Какое-то смирение охватило ее после этого, но вызванное скорее утомлением, нежели истинным озарением. Пусть даже так, он был рад и этому. Гордыня – покровительница осуждения. И хотя большинство людей живут с полной глухотой к иронии и противоречиям, которые скрепляют ткань их жизни, они инстинктивно понимают силу лицемерия. И они притворяются в неправдоподобной невинности. Чтобы лучше спать. Чтобы легче выносить приговор. Тот факт, что все считают себя скорее безупречными, чем заслуживающими наказания, как писал Айенсис, был когда-то самым смешным и самым трагическим среди человеческих недостатков. Смехотворным потому, что был очевидным и все же совершенно невидимым. А трагическим потому, что обрекал их на бесконечные войны и распри.

В обвинении было больше силы, в нем была презумпция невиновности, первое, к чему прибегают несчастные.

В первые годы ссылки, во время молчаливых бдений перед сном Акхеймион мысленно наказывал Эсменет бессчетное число раз. Он обвинял и еще раз обвинял. Но он слишком долго жил с этой обидой, чтобы постоянно осуждать жену за все, что она могла бы сделать. Никто не принимает неверных решений, если считает, что ошибается. Чем умнее человек, как любили говорить нронийцы, тем больше склонен считать себя дураком. Мы все спорим сами с собой, выискивая ошибки.
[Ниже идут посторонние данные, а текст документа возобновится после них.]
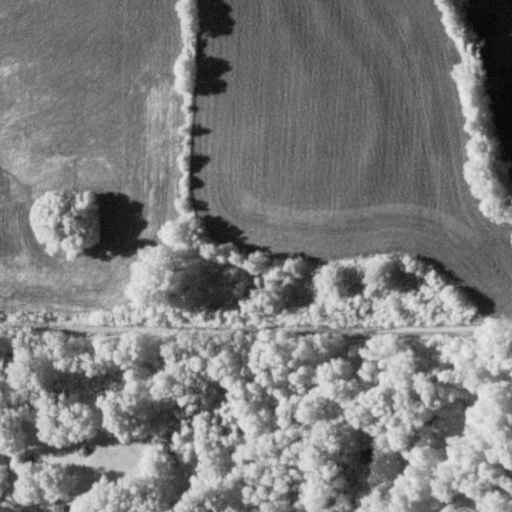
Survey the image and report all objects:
road: (255, 327)
building: (24, 362)
building: (3, 460)
road: (100, 477)
building: (60, 506)
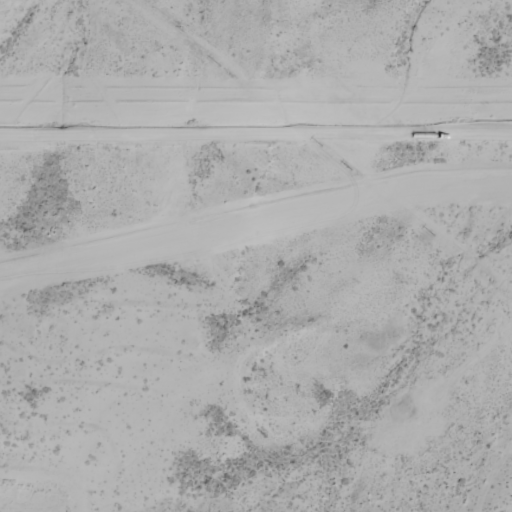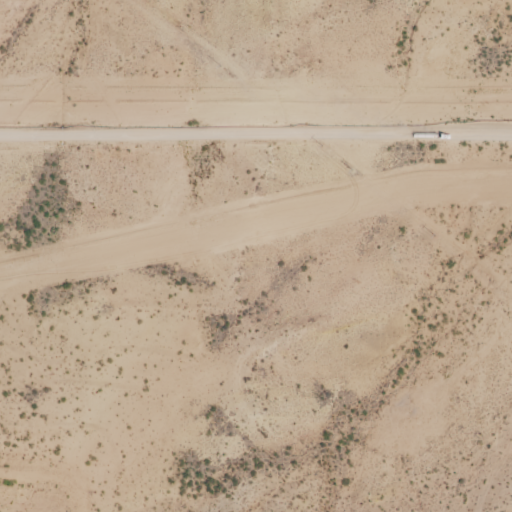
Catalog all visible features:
road: (256, 146)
И Эсменет, не обладай она острым умом, ничего бы из себя не представляла.

Так он простил ее. И отчетливо запомнил этот момент. Большую часть того дня он провел в поисках записей одного сновидения, связанного с пленением Сесватхи в Даглиаше – сейчас уже не помнилось, почему это было так важно. Разозлившись на самого себя, он решил спуститься во двор, чтобы помочь Жеросу наколоть дрова. Мысли его странным образом сфокусировались. Раб безуспешно пытался разрубить одно из бревен, которое он подтащил к ларю, где хранились дрова. Схватив ненаточенный топор, Акхеймион принялся колоть, но почему-то щепки каждый раз отлетали в лицо Жеросу. Первую он не заметил. От второй хмуро улыбнулся. Третья вызвала смех и последующие извинения. Пятая попала ему в глаз, и он, моргая и кривясь, пошел к бадье с водой.